■ Text block
--
But deadlines in life also happen, and there’s something to be said for balancing exceptional quality and high output. To make the most of your time and create even more content that could earn you fans or income, try these tips:

1. Verbalize.

Take a few minutes before you start writing to talk through what you want to say. You can use voice dictation software to take notes for you as you go. The process of talking through your idea for a second will help you mentally solidify your key points. Highlight those in your software recording or whip out a bulleted outline. Knowing what your key points are will ensure you don’t get into the weeds when you write, and that you have a logical, organized flow through the work.

2. Turn off editing options.

Tools like Grammarly or Word’s spell and grammar check can be pretty powerful, and they’re available at a crazy level. But if you use them during the actual drafting, the appearance of all those suggestions and red underlines can interrupt your flow, interfere with your natural voice, stress you out, and slow you down. There’s also no point in cleaning the draft until you’ve gone through and made sure that you actually want to keep everything that’s there. Turn your tools on at the end of the writing instead.

3. Skip the details.
--
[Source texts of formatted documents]

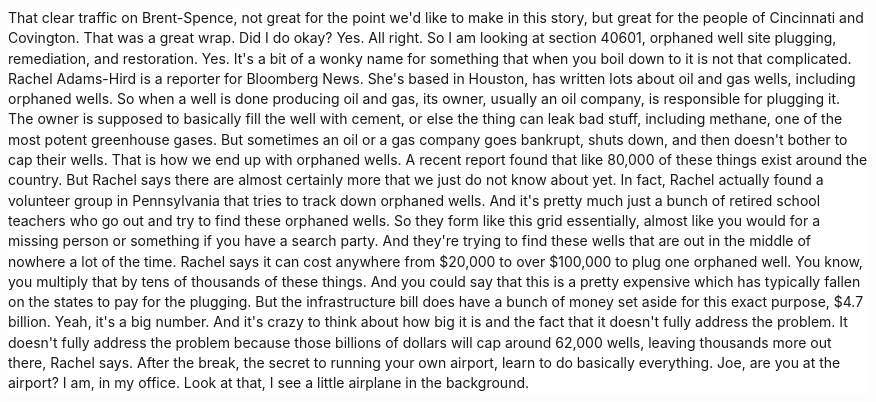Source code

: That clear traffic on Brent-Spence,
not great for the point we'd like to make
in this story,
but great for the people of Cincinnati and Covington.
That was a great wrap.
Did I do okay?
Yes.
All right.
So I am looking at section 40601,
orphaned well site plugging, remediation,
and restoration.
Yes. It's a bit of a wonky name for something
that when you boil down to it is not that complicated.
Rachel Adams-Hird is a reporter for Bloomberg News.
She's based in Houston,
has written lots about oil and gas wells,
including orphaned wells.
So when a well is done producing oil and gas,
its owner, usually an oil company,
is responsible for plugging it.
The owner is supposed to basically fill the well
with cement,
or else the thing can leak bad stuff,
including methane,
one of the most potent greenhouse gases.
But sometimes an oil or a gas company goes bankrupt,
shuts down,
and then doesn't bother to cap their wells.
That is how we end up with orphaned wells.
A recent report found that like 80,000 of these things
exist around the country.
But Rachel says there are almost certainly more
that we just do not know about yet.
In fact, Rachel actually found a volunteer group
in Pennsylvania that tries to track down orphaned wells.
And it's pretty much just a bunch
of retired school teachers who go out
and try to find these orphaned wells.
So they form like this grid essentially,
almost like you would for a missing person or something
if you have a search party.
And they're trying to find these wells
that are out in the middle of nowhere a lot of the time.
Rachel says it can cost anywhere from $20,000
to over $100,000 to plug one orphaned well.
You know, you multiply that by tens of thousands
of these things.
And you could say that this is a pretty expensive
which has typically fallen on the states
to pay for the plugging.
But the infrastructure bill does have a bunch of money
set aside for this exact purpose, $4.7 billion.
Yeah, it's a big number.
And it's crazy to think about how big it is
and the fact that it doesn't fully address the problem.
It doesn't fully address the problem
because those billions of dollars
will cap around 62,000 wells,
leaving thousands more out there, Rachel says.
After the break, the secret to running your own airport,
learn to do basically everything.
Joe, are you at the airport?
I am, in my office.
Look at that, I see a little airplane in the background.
--
■ Your goal
Pick up the writing-speed tips text where it stops and continue it.

■ Answer to this problem
Yes, you might be writing something super technical or that needs depth. But try to start with just the main concepts or steps for the bulk of the piece with the assumption that people 1) don’t have a ton of time, and 2) might not be at your level of expertise. There are probably always some points you could include, but the ones you must include probably are fewer than you initially think. Once you have the musts, then go back and consider what details actually would improve the value of what you have. Editors absolutely will tell you if something is missing, confusing, or needs to be fleshed out, and they’re experts at deciding which points out of them all are most important to expand.

4. Imagine it’s a journal.

Writers often get concerned with how others are going to judge them for what they’ve written and let that color what goes onto the page. They lose an enormous amount of time wondering what is right or acceptable.

To combat this, think of whatever you are writing more like a journal that nobody would see. Everything is safe and private. Forget that you’re going to hit publish or submit the piece, and just hone in on whether the work reflects you and is what you intended it to be. Then go back and think about how to improve areas like relatability, connotation or the number of people in your audience (e.g., gender pronouns). Writing groups, online services, beta readers,  friends and family members all can offer feedback to make sure that you’ve considered different points of view or realities. Once you have a draft to use as a template or core, you always can modify it deliberately to fit any publication you like.

Quality always should be at the front of your mind when you’re writing. Nevertheless, there’s no reason to settle for poor efficiency. Use these tips to trim some of the fat and start getting more headlines or titles to your readers.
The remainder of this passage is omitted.